Sayın Başkanım, daha önceki aldığımız bilgilerdeki hemen hemen herkesin eleştirdiği Yeni Halkla İlişkiler Binamız -yani kimisi AVM'ye benzetiyor kimisi kamu hastanesine benzetiyor- bir gerçeklik var ki yani dokuya uymuyor. Yani Ana Bina ile Halka İlişkiler Binasına baktığımız zaman mimari açıdan gerçekten çok çirkin bir görünüm söz konusu. Yani burada 170 milyon liralık bir harcama yapıldığı daha önce ifade edilmişti, acaba bu koruma kurulları böylesi bir garabete nasıl müsaade verdi, nasıl izin verdi, bu konunun cevabını bugüne kadar alamadık.
Bu Yeni Halkla İlişkiler Binası açıldıktan sonra eskiler önce çürümeye bırakıldı Sayın Başkanım gözümüzün önünde, bekliyordu binalar. Bu 15 Temmuz hain teşebbüsünden sonraki çalışmalarda bunların yıkıldığı ki yerine yeni ihtiyaçlara uygun bir şekilde ve bizatihi sizden aldığımız bilgiyle hem de Ana Binayla mimari açıdan uygun binalar yapılacağı yönünde yine milletvekili ihtiyacına binaen bilgiler aldık. Ama bu konuda -sunumunuzda da çok kısa geçti Sayın Başkanım- yani bu 15 Temmuz sonrası Mecliste yapılan inşaat, onarım, bakım çalışmalarıyla ilgili yine biz şunu gördük: İşte, "Milletin Meclisini millet yapıyor." gibi ifadelerle Gayrimenkul Yatırım Ortaklığının katkısından filan bahsettik. Yani kabaca harcama itibarıyla ne yapıldı? Ki camiyle ilgili bildiğim kadarıyla bir mahkeme kararı nedeniyle herhâlde yıkıma geçilmedi. Yeni, daha görkemli, daha Meclise uygun bir cami yapılması düşüncesi var herhâlde. Bu konuda da bizleri aydınlatırsanız, Komisyonumuza bilgi verirseniz memnun olurum.

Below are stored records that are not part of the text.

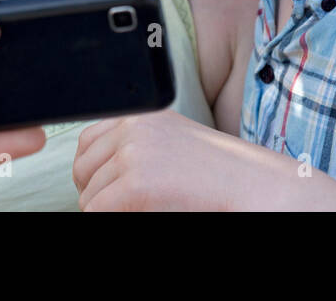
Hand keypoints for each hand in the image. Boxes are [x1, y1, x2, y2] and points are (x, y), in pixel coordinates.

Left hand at [73, 109, 335, 210]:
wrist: (253, 186)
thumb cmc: (218, 173)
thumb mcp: (171, 144)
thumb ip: (134, 147)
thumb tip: (87, 172)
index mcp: (141, 114)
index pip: (86, 142)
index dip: (94, 172)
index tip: (113, 189)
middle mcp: (132, 127)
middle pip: (81, 170)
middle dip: (98, 193)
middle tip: (131, 204)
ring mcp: (132, 153)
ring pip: (89, 198)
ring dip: (110, 211)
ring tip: (148, 209)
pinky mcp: (135, 183)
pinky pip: (98, 212)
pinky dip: (114, 220)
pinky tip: (146, 214)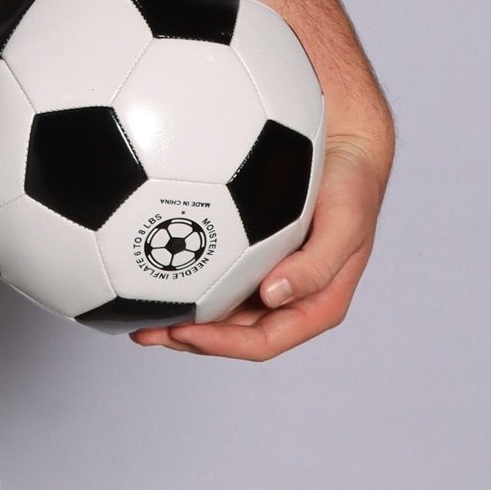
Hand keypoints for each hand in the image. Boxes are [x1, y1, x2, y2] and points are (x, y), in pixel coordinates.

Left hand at [131, 126, 388, 359]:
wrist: (343, 145)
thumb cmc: (352, 187)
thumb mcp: (346, 224)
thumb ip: (317, 265)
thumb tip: (274, 294)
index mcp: (313, 304)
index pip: (262, 341)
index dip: (221, 344)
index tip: (183, 331)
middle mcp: (286, 296)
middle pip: (232, 333)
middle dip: (188, 338)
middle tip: (144, 330)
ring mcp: (266, 274)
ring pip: (219, 308)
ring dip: (180, 313)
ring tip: (137, 308)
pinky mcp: (249, 248)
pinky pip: (215, 270)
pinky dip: (187, 276)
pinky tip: (156, 265)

Diyeceğim şu Sayın Başkanım: Yani şu bir buçuk yıl -ki iş de uzadı, çoğu zaman çamur içinde, toz içinde burada çalışmalara gelmek durumunda da kaldık- içerisinde neler yapıldı, biraz daha ayrıntısına girebilirsek yani bir de ne kadar harcama yapıldı? Bu konularda bizleri bilgilendirirseniz memnun olacağım.
Ben bütçelerimizin hayırlı sonuçlar getirmesini Cenab-ı Allah'tan niyaz ediyorum. Teşekkür ediyorum.